### WHAT TO DO
If pictures appear in the lines below, skip them and copy exactly the lines from the one containing "Identify the document" through the one containing "Page size: 1500x1125.", and nothing else.

[Dataset excerpts]
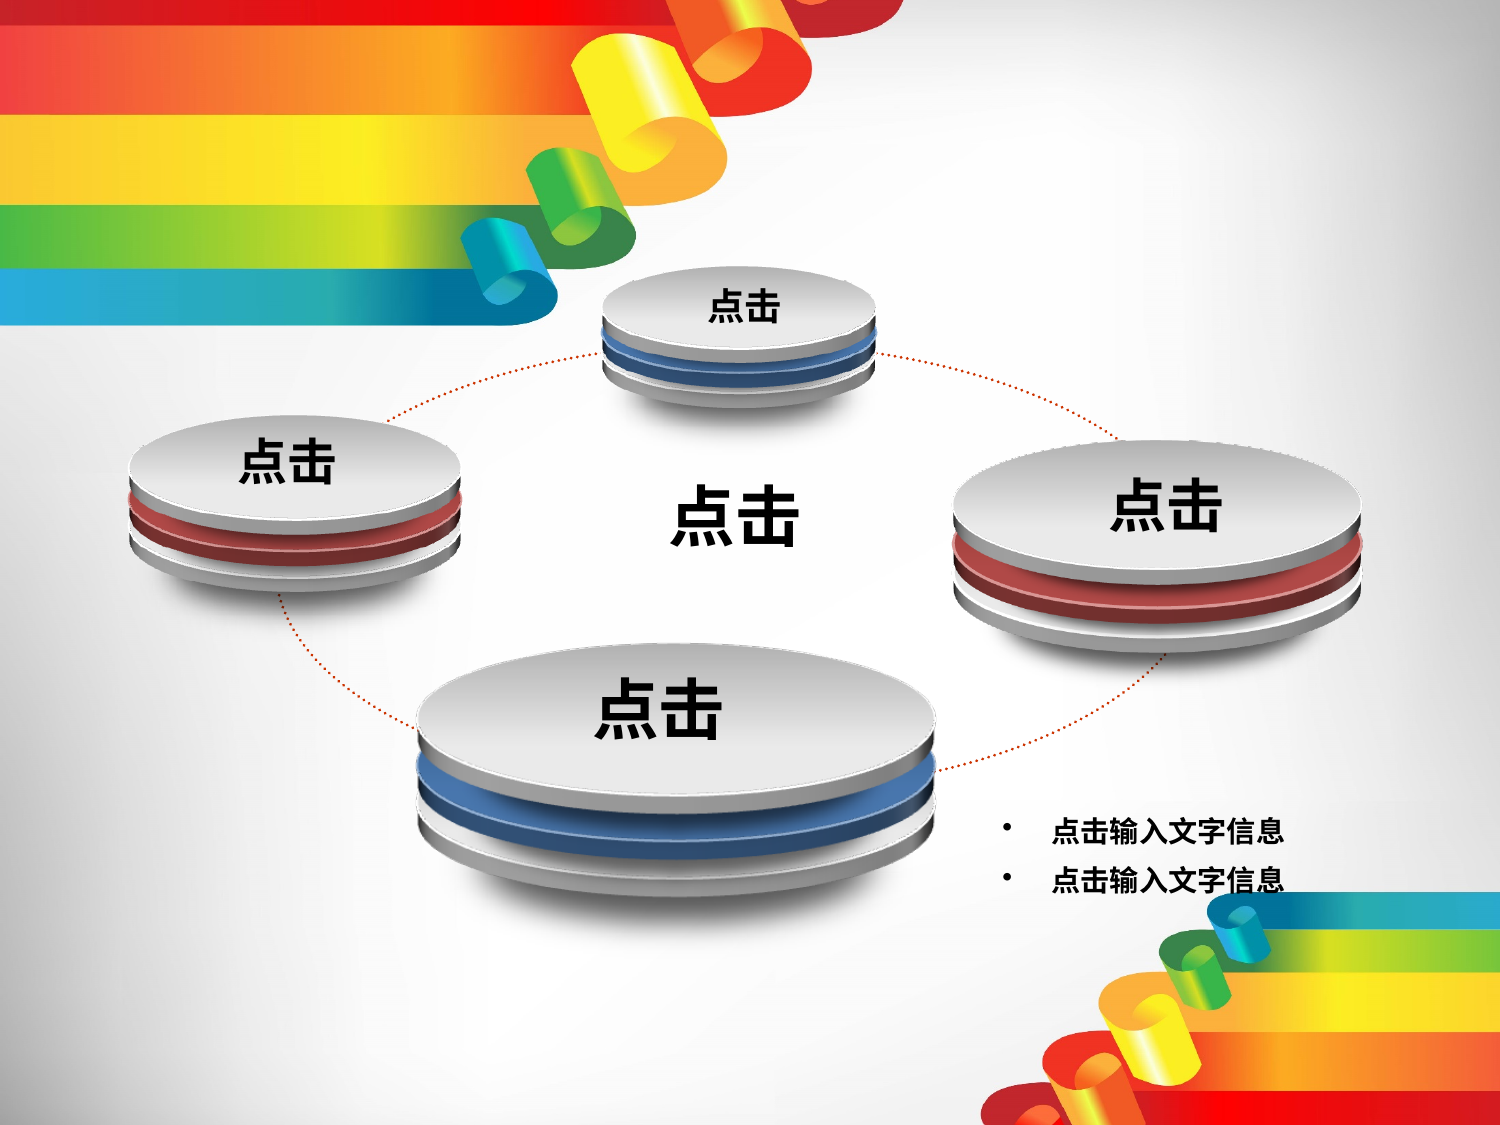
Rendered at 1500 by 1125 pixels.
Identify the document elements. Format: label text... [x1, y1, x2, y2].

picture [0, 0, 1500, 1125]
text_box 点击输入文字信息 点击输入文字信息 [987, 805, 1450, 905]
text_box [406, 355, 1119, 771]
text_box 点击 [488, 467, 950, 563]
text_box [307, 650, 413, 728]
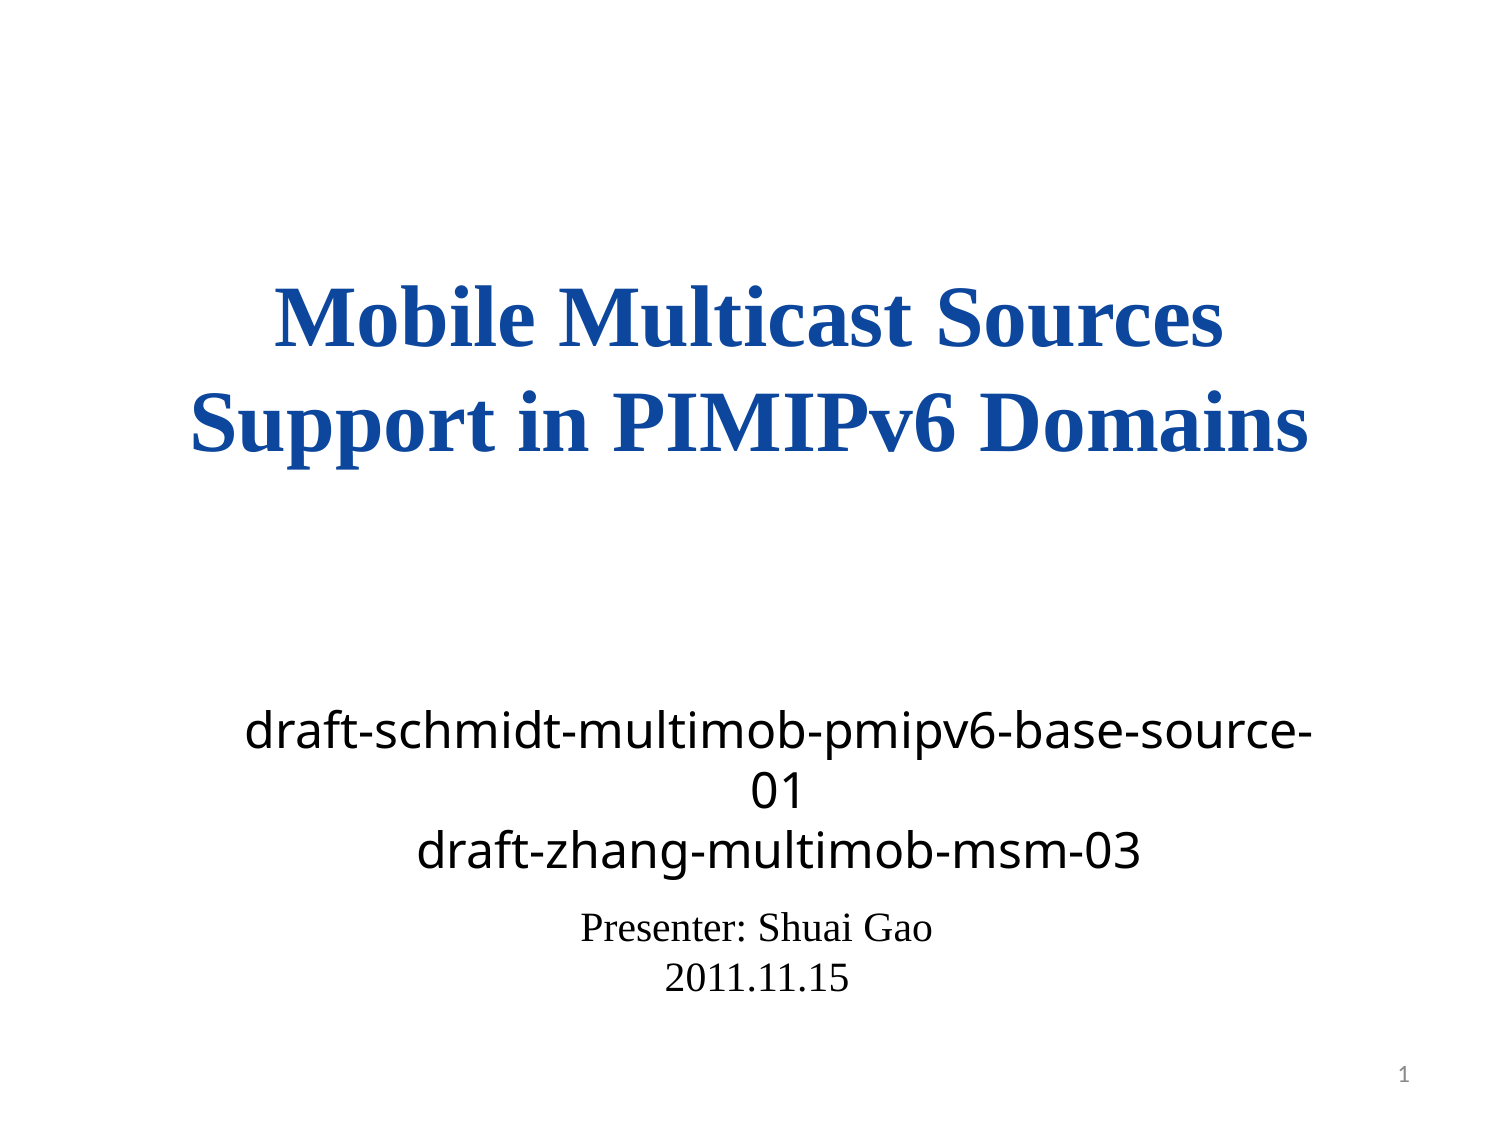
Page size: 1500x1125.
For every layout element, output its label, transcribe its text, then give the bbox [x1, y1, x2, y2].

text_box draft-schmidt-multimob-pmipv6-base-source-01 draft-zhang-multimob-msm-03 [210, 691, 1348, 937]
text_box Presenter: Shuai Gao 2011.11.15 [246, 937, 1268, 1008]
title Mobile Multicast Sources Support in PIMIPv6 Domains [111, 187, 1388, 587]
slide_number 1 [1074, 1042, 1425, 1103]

...

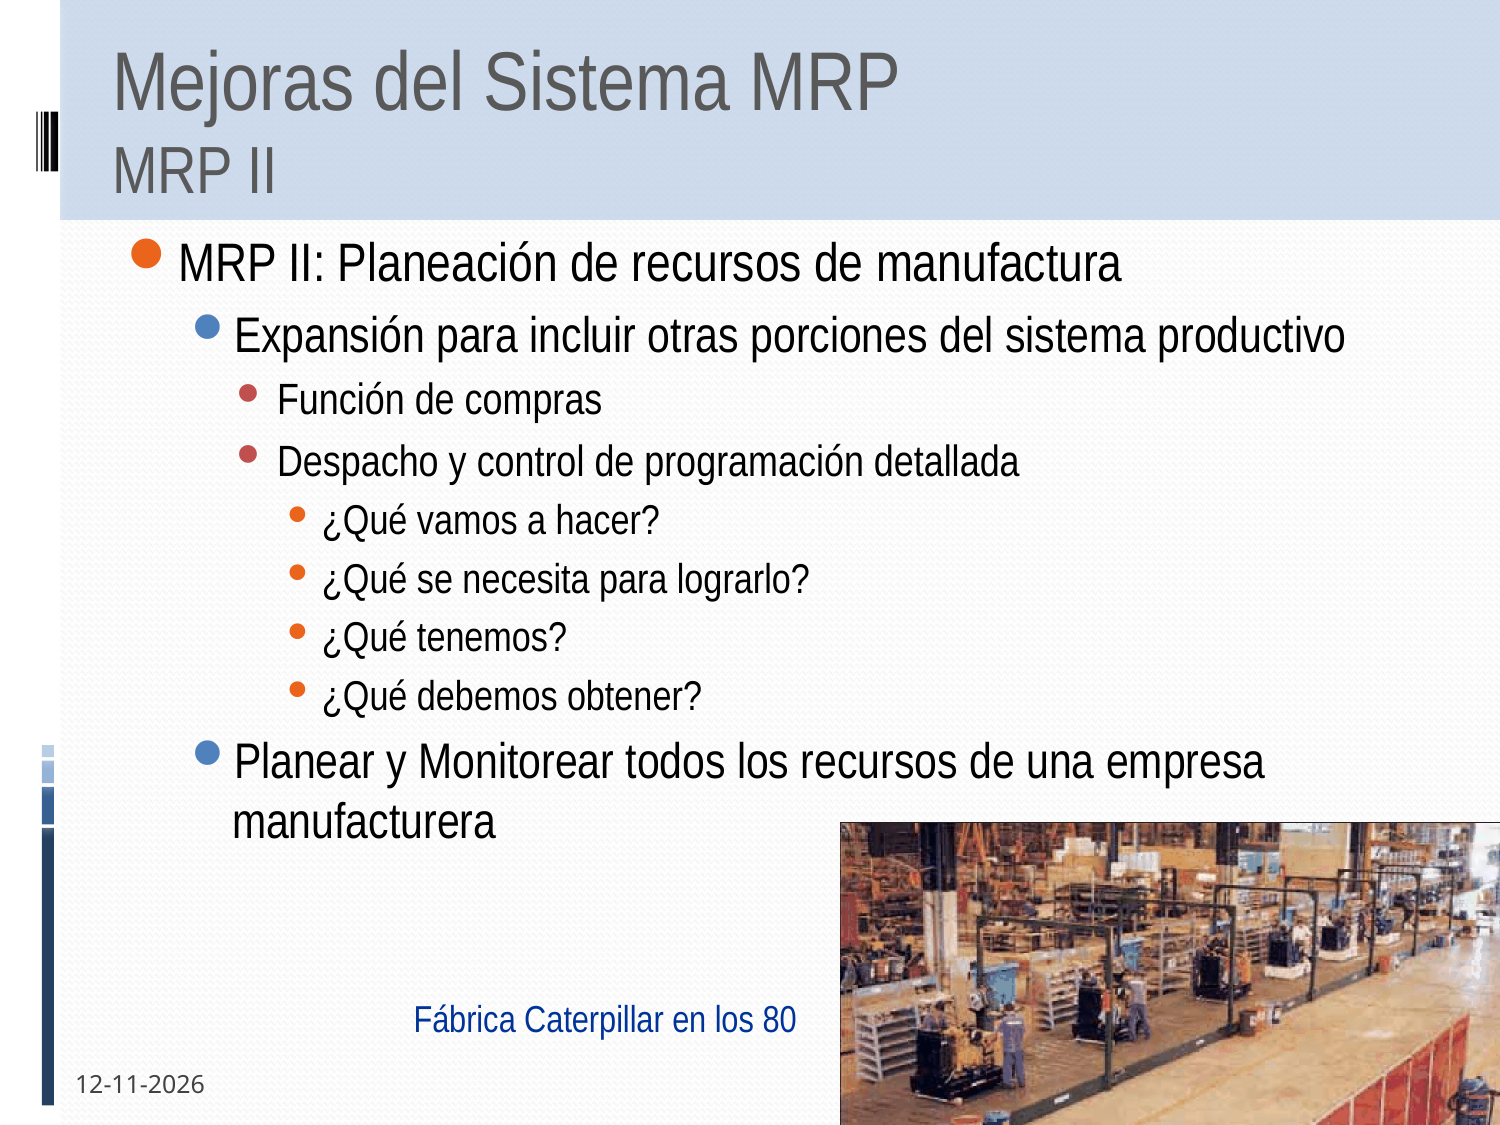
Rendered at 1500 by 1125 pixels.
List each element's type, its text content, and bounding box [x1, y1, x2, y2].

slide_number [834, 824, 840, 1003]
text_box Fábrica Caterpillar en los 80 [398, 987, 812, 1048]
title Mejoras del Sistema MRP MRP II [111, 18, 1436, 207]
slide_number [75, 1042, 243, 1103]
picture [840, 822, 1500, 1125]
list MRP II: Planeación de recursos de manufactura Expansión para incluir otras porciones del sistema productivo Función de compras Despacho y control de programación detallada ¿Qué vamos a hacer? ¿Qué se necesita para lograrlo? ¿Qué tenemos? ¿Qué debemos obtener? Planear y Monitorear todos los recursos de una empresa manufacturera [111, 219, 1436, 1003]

### ANSWER FOR THIS EXERCISE
Identify the document elements. Format: label text... [x1, y1, x2, y2].

picture [0, 0, 1500, 1125]
text_box 点击输入文字信息 点击输入文字信息 [987, 805, 1450, 905]
text_box [406, 355, 1119, 771]
text_box 点击 [488, 467, 950, 563]
text_box [307, 650, 413, 728]
Page size: 1500x1125.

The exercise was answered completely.